The automatically generated file mainly consists of two parts: the configuration data and content data. The movement status information about motion element
5.3. Performance of Video Event Warning
To validate the proposed early warning method of video abnormal behavior and emergency, we analyzed the performance of various attributes using the video test data which involves a crowd video scene. Experimental analysis mainly contains the real-time warning entropy value of random subgraph, warning degree, and real-time changes of corresponding subgraph node number and the total graph node number, which are shown, respectively, in Figure 12. And the horizontal axis indicates the video running time with 10 seconds as a scale unit.

Structural description of video motion feature.
As can be seen from the previous illustration, the warning entropy value of real-time random subgraph using the computing method of structure entropy value is due to random fluctuations in Figure 12(a). According to the warning degree of video abnormal behavior and emergency, three different warning threshold intervals are set in our test. And the Warning2 degree occurred between 252 and 270 seconds shown in Figure 12(b). The Warning1 indicates the early warning degree in most of the time, which means that video abnormal event will be emerged. Figure 12(c) shows the real-time nodes number of random subgraph in the video surveillance scope while Figure 12(d) shows the total graph node number.

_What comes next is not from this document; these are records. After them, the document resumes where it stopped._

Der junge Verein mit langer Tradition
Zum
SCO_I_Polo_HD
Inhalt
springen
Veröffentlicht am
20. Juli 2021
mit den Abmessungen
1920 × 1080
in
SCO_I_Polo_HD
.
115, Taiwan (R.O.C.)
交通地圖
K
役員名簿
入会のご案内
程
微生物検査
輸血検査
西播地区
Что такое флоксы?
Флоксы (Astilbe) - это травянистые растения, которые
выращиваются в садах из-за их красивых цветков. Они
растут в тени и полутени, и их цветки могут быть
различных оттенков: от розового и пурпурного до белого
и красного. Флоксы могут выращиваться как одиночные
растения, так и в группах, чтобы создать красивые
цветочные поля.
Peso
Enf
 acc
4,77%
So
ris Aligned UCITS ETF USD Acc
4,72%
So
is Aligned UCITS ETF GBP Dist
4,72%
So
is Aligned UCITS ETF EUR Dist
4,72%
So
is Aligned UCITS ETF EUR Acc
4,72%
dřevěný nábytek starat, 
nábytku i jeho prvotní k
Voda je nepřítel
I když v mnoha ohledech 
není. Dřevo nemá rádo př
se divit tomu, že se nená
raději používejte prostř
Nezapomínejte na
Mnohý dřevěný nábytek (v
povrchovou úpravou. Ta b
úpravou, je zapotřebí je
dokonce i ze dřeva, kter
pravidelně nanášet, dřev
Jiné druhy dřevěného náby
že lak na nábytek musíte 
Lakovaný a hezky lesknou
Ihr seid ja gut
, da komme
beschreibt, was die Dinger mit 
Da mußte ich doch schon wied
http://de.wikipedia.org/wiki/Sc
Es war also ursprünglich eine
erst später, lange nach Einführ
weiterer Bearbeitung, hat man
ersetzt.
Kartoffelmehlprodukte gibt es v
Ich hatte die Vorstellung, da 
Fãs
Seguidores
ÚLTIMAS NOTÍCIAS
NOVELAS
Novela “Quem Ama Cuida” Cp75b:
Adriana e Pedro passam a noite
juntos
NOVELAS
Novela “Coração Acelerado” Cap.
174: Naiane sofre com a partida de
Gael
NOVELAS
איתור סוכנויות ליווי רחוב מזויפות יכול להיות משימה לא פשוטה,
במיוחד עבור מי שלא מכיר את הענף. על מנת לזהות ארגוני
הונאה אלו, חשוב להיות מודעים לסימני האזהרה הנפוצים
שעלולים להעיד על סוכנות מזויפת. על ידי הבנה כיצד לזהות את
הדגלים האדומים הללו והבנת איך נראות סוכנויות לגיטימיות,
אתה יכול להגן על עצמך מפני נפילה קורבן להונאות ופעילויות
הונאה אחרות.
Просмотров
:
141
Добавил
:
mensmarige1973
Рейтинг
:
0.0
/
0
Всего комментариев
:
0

5.4. Performance Comparisons of Intelligent Analysis Methods
In this section, we compare the proposed method with other methods, such as the Coarse-Grained SVM, Fine-Grained SVM [15], and MKL [19]. Using the three sample videos (Table 3) which involve some events that contain a group of people interact with each other, we carry out the comparison study. And all the chosen samples are considered as the labeled training data within the target domain.
Three test sample videos.
GBR accomplishes a concise numerical calculation and avoids the problems of computing complexity in the traditional CBR method. In Tables 4, 5, and 6, we compare the performance of GBR, GBR & CBR, with other methods using three different videos.

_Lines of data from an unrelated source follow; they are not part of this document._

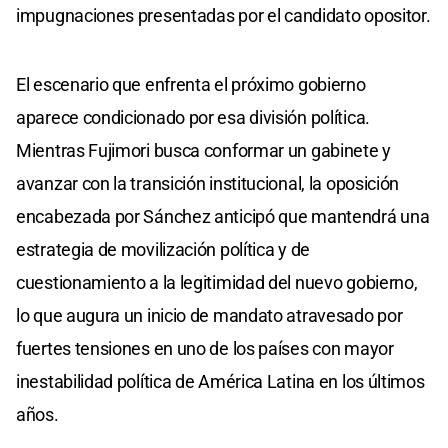
impugnaciones presentadas por el candidato opositor.
El escenario que enfrenta el próximo gobierno
aparece condicionado por esa división política.
Mientras Fujimori busca conformar un gabinete y
avanzar con la transición institucional, la oposición
encabezada por Sánchez anticipó que mantendrá una
estrategia de movilización política y de
cuestionamiento a la legitimidad del nuevo gobierno,
lo que augura un inicio de mandato atravesado por
fuertes tensiones en uno de los países con mayor
inestabilidad política de América Latina en los últimos
años.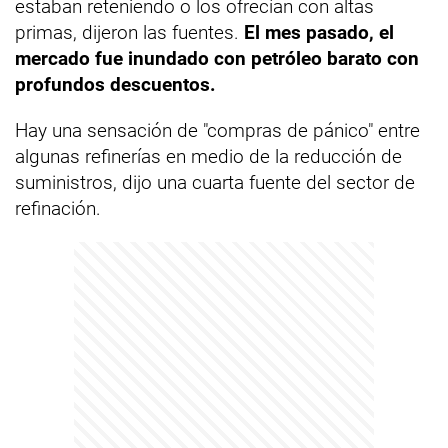
estaban reteniendo o los ofrecían con altas
primas, dijeron las fuentes.
El mes pasado, el
mercado fue inundado con petróleo barato con
profundos descuentos.
Hay una sensación de "compras de pánico" entre
algunas refinerías en medio de la reducción de
suministros, dijo una cuarta fuente del sector de
refinación.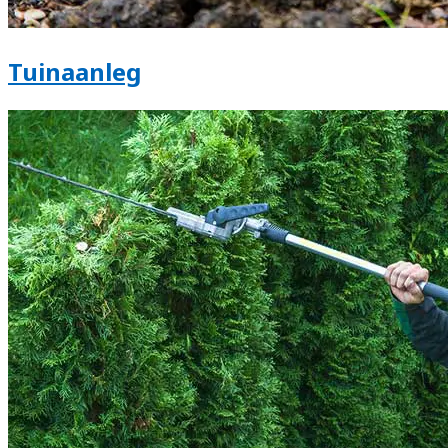
Tuinaanleg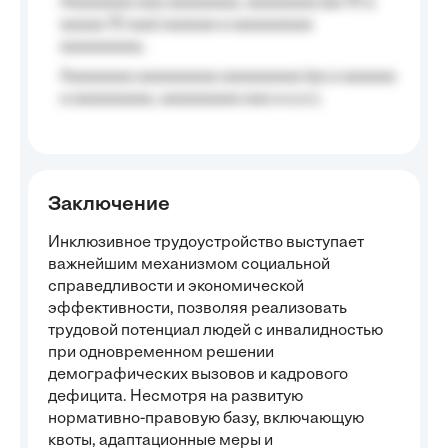
Aaaaaaaa aaa aaaaaaaa, aaaaaaaa (aa 10 a
aaaaa 10 aaa) aaaaaa a aaaaaaaaa
aaaaaaaaa;
Aaaaaaaa aaaaaaaaa aaaaaaaaa (aa a aaaaaa
a aaaaaaaaa, aaaaaaaaa aaa a a.a.);
Заключение
Инклюзивное трудоустройство выступает
важнейшим механизмом социальной
справедливости и экономической
эффективности, позволяя реализовать
трудовой потенциал людей с инвалидностью
при одновременном решении
демографических вызовов и кадрового
дефицита. Несмотря на развитую
нормативно-правовую базу, включающую
квоты, адаптационные меры и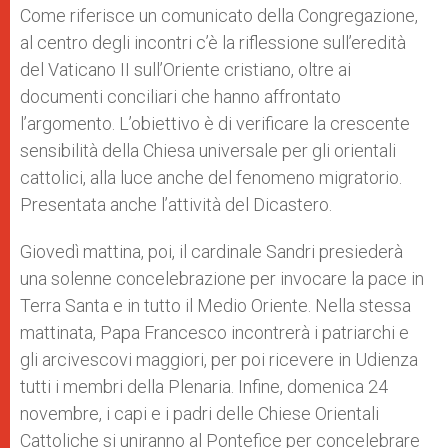
Come riferisce un comunicato della Congregazione,
al centro degli incontri c’è la riflessione sull’eredità
del Vaticano II sull’Oriente cristiano, oltre ai
documenti conciliari che hanno affrontato
l’argomento. L’obiettivo è di verificare la crescente
sensibilità della Chiesa universale per gli orientali
cattolici, alla luce anche del fenomeno migratorio.
Presentata anche l’attività del Dicastero.
Giovedì mattina, poi, il cardinale Sandri presiederà
una solenne concelebrazione per invocare la pace in
Terra Santa e in tutto il Medio Oriente. Nella stessa
mattinata, Papa Francesco incontrerà i patriarchi e
gli arcivescovi maggiori, per poi ricevere in Udienza
tutti i membri della Plenaria. Infine, domenica 24
novembre, i capi e i padri delle Chiese Orientali
Cattoliche si uniranno al Pontefice per concelebrare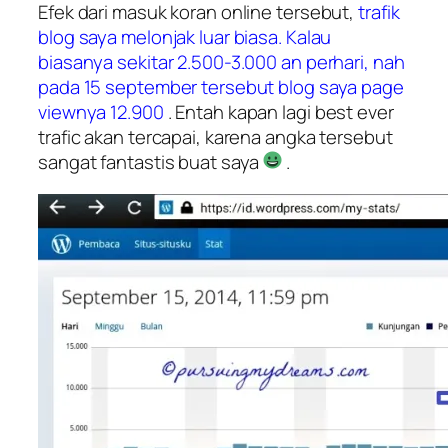
Efek dari masuk koran online tersebut,
trafik
blog saya melonjak luar biasa. Kalau
biasanya sekitar 2.500-3.000 an perhari, nah
pada 15 september tersebut blog saya page
viewnya 12.900
. Entah kapan lagi best ever
trafic akan tercapai, karena angka tersebut
sangat fantastis buat saya
.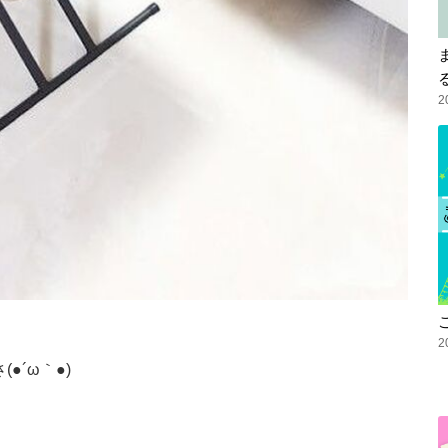
2
2
●´ω｀●)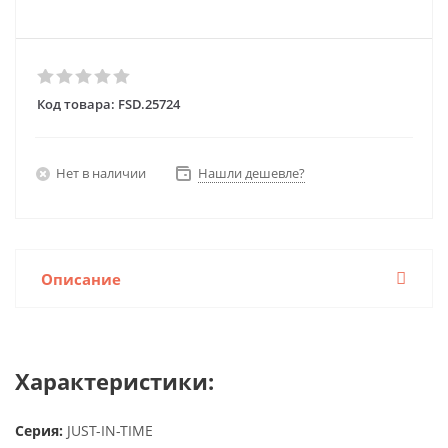
Код товара:
FSD.25724
Нет в наличии
Нашли дешевле?
Описание
Характеристики:
Серия:
JUST-IN-TIME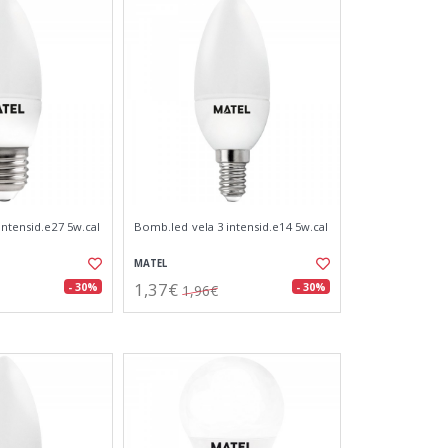
intensid.e27 5w.cal
Bomb.led vela 3 intensid.e14 5w.cal
MATEL
1,37€
- 30%
- 30%
1,96€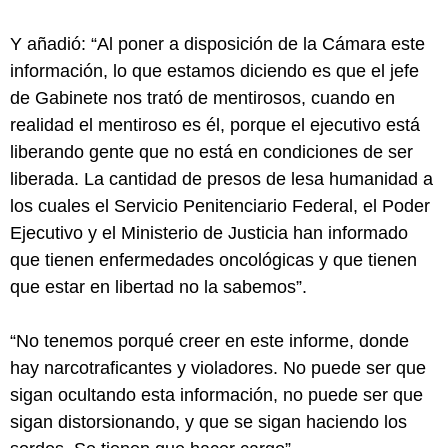
Y añadió: “Al poner a disposición de la Cámara este
información, lo que estamos diciendo es que el jefe
de Gabinete nos trató de mentirosos, cuando en
realidad el mentiroso es él, porque el ejecutivo está
liberando gente que no está en condiciones de ser
liberada. La cantidad de presos de lesa humanidad a
los cuales el Servicio Penitenciario Federal, el Poder
Ejecutivo y el Ministerio de Justicia han informado
que tienen enfermedades oncológicas y que tienen
que estar en libertad no la sabemos”.
“No tenemos porqué creer en este informe, donde
hay narcotraficantes y violadores. No puede ser que
sigan ocultando esta información, no puede ser que
sigan distorsionando, y que se sigan haciendo los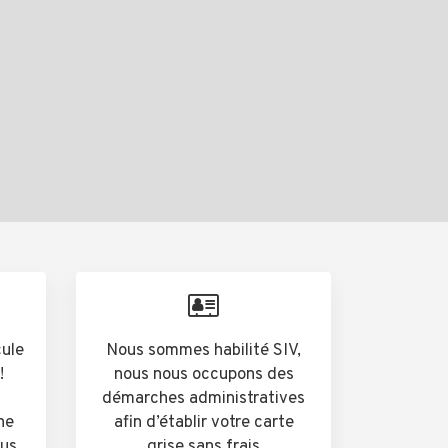
cule
Nous sommes habilité SIV,
!
nous nous occupons des
démarches administratives
he
afin d’établir votre carte
ous
grise sans frais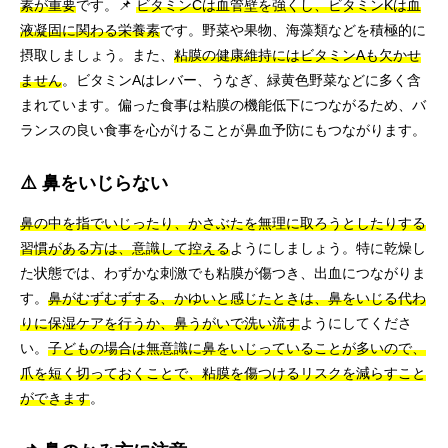
素が重要
です。📌
ビタミンCは血管壁を強くし、ビタミンKは血
液凝固に関わる栄養素
です。野菜や果物、海藻類などを積極的に
摂取しましょう。また、
粘膜の健康維持にはビタミンAも欠かせ
ません
。ビタミンAはレバー、うなぎ、緑黄色野菜などに多く含
まれています。偏った食事は粘膜の機能低下につながるため、バ
ランスの良い食事を心がけることが鼻血予防にもつながります。
⚠️ 鼻をいじらない
鼻の中を指でいじったり、かさぶたを無理に取ろうとしたりする
習慣がある方は、意識して控える
ようにしましょう。特に乾燥し
た状態では、わずかな刺激でも粘膜が傷つき、出血につながりま
す。
鼻がむずむずする、かゆいと感じたときは、鼻をいじる代わ
りに保湿ケアを行うか、鼻うがいで洗い流す
ようにしてくださ
い。
子どもの場合は無意識に鼻をいじっていることが多いので、
爪を短く切っておくことで、粘膜を傷つけるリスクを減らすこと
ができます
。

Comparison of crossing sample A with different methods.
Comparison of flocking sample B with different methods.
Comparison of conflict sample C with different methods.

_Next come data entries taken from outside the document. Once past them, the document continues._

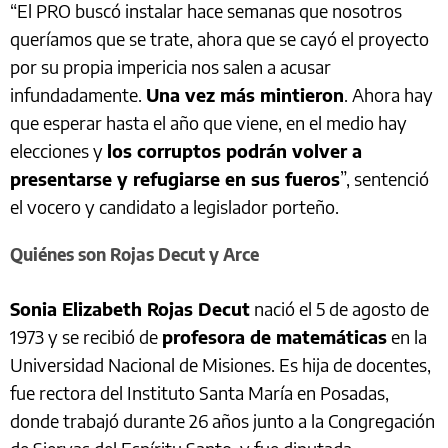
“El PRO buscó instalar hace semanas que nosotros
queríamos que se trate, ahora que se cayó el proyecto
por su propia impericia nos salen a acusar
infundadamente.
Una vez más mintieron
. Ahora hay
que esperar hasta el año que viene, en el medio hay
elecciones y
los corruptos podrán volver a
presentarse y refugiarse en sus fueros
”, sentenció
el vocero y candidato a legislador porteño.
Quiénes son Rojas Decut y Arce
Sonia Elizabeth Rojas Decut
nació el 5 de agosto de
1973 y se recibió de
profesora de matemáticas
en la
Universidad Nacional de Misiones. Es hija de docentes,
fue rectora del Instituto Santa María en Posadas,
donde trabajó durante 26 años junto a la Congregación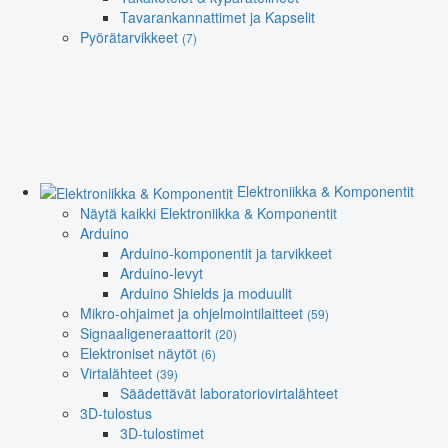
Tavarankannattimet ja Kapselit
Pyörätarvikkeet
(7)
Elektroniikka & Komponentit
Näytä kaikki Elektroniikka & Komponentit
Arduino
Arduino-komponentit ja tarvikkeet
Arduino-levyt
Arduino Shields ja moduulit
Mikro-ohjaimet ja ohjelmointilaitteet
(59)
Signaaligeneraattorit
(20)
Elektroniset näytöt
(6)
Virtalähteet
(39)
Säädettävät laboratoriovirtalähteet
3D-tulostus
3D-tulostimet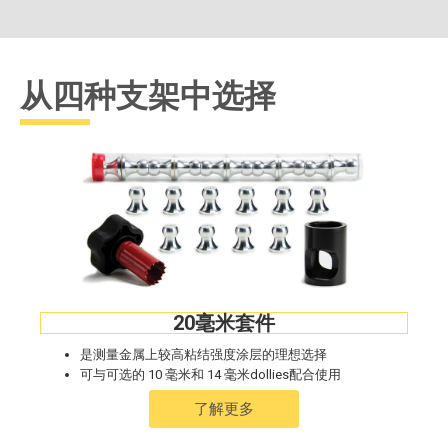
从四种支架中选择
20毫米套件
是测量金属上较高粘结强度涂层的理想选择
可与可选的 10 毫米和 14 毫米dollies配合使用
了解更多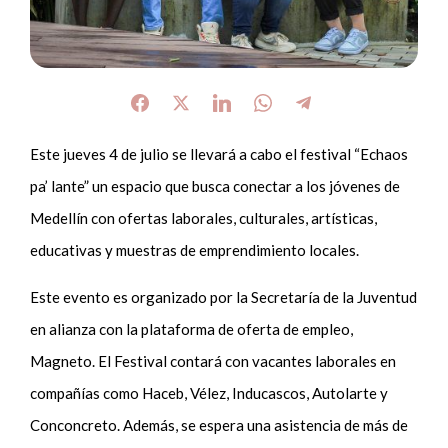
Este jueves 4 de julio se llevará a cabo el festival “Echaos
pa’ lante” un espacio que busca conectar a los jóvenes de
Medellín con ofertas laborales, culturales, artísticas,
educativas y muestras de emprendimiento locales.
Este evento es organizado por la Secretaría de la Juventud
en alianza con la plataforma de oferta de empleo,
Magneto. El Festival contará con vacantes laborales en
compañías como Haceb, Vélez, Inducascos, Autolarte y
Conconcreto. Además, se espera una asistencia de más de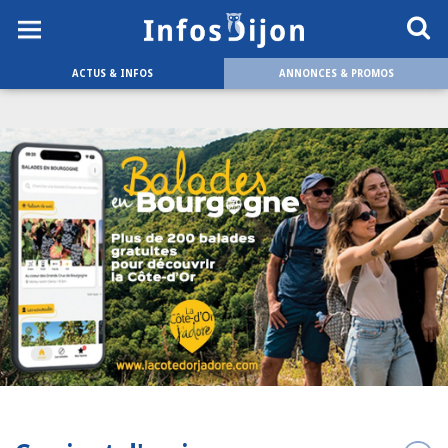
ACTUS & INFOS
ANNONCES & PROMOS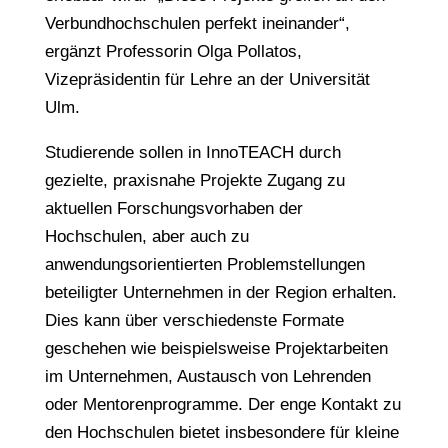
Verbundhochschulen perfekt ineinander“,
ergänzt Professorin Olga Pollatos,
Vizepräsidentin für Lehre an der Universität
Ulm.
Studierende sollen in InnoTEACH durch
gezielte, praxisnahe Projekte Zugang zu
aktuellen Forschungsvorhaben der
Hochschulen, aber auch zu
anwendungsorientierten Problemstellungen
beteiligter Unternehmen in der Region erhalten.
Dies kann über verschiedenste Formate
geschehen wie beispielsweise Projektarbeiten
im Unternehmen, Austausch von Lehrenden
oder Mentorenprogramme. Der enge Kontakt zu
den Hochschulen bietet insbesondere für kleine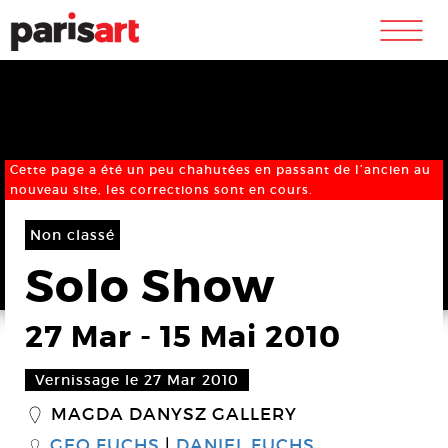
m
Cette page a été un peu chahutées en passant de l’ancien au
nouveau site, les corrections sont en cours.
Non classé
Solo Show
27 Mar
-
15 Mai 2010
Vernissage le 27 Mar 2010
MAGDA DANYSZ GALLERY
_
GEO FUCHS
DANIEL FUCHS
S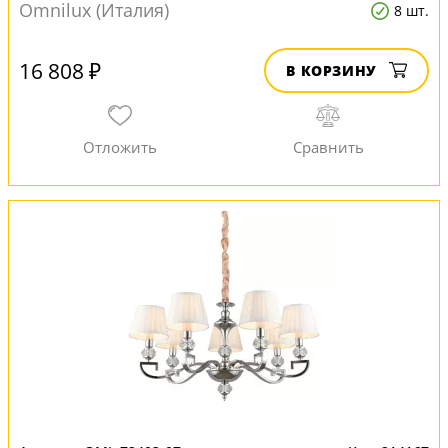
Omnilux (Италия)
8 шт.
16 808 ₽
В КОРЗИНУ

From Tables 4, 5, and 6, we observe that GBR extends the processing time in a common detection of video event, but the forecasting accuracy of video abnormal behavior and emergency increased significantly with lower computation and complexity. Therefore, the energy consumption of sensors will be reduced which is consistent with the transmission costs, especially in the nonrecurring flocking emergency with complex video event modeling.
6. Conclusion
In summary, findings from the present study are all based on low-level visual features, which mean that there was a shortage of spatial constraints and coupling analysis with geography environment. It is necessary to establish the relationship between video analysis method and the real geographical scene. A georeferenced video analysis method is proposed based on the context-based random graph. The data are obtained using a wireless network of environmental sensors scattered at the supervising area and a vision sensor monitoring the same geographical area. Experimental results prove that the proposed description method of georeferenced video using random graph is feasible and efficient. Through the intelligent parsing of the georeferenced video data stream, we can get a novel visual description method using random graph which can clearly depict the development clue of video scenes and also offer the possibility to browse the video stream quickly. Meanwhile, random graph can be used as an effective nonlinear indexing for the content-based video indexing and browsing application.
As a future work, we will propose the enhancement of the implemented algorithms with alternative combination rules and the fusion of audio and video to deal with the uncertainty, imprecision, and incompleteness of the underlying information. In addition, large amounts of data should be conducted to set various parameters, such as thresholds, false alarm rates, and fusion weights.